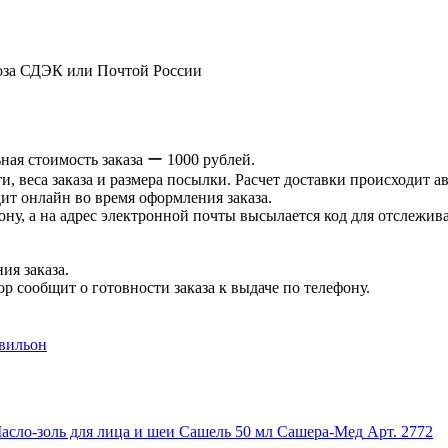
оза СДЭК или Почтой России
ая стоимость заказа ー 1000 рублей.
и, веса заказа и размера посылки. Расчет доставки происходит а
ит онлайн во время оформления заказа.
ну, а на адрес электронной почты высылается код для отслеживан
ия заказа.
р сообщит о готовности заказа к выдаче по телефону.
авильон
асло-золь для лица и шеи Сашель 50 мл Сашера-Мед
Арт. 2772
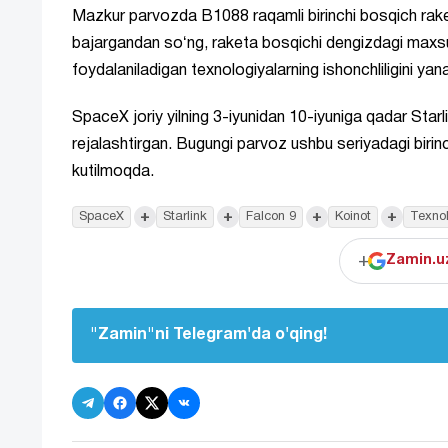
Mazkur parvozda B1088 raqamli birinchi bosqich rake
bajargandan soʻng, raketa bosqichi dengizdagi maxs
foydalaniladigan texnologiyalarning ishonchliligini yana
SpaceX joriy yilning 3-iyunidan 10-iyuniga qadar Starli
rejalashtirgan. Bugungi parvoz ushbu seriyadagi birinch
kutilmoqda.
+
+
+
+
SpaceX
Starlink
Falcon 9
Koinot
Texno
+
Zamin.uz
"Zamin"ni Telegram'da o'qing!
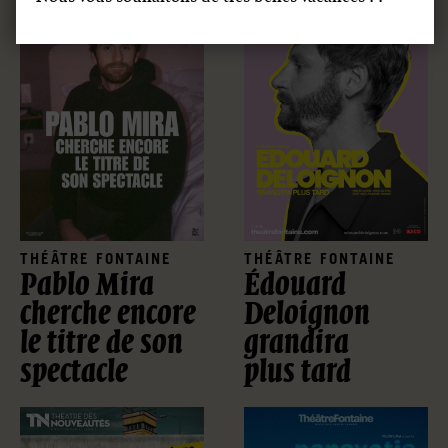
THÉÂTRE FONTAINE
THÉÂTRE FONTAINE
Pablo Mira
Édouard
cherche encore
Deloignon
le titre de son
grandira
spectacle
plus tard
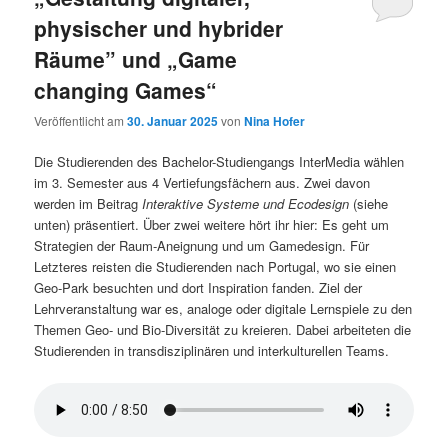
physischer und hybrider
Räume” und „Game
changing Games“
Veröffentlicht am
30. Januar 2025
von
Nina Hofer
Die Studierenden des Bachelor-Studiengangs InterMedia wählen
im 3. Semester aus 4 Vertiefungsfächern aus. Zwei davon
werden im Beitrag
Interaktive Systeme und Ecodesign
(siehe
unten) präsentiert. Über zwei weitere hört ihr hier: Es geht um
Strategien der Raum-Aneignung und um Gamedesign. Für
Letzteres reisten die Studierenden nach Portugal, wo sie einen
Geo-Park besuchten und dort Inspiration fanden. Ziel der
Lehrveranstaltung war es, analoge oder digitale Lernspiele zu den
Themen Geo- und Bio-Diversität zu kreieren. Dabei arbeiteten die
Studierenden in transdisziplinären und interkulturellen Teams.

::::

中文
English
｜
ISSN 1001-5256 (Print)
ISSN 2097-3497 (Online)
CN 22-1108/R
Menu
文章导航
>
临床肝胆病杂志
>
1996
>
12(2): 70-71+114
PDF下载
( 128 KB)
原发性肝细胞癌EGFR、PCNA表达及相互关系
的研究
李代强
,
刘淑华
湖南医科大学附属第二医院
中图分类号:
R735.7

::::

§ Task goal
Which of the lines in the material carry the string "SpaceX"? Pull them out.

§ Answer to the problem
SpaceX joriy yilning 3-iyunidan 10-iyuniga qadar Starli
SpaceX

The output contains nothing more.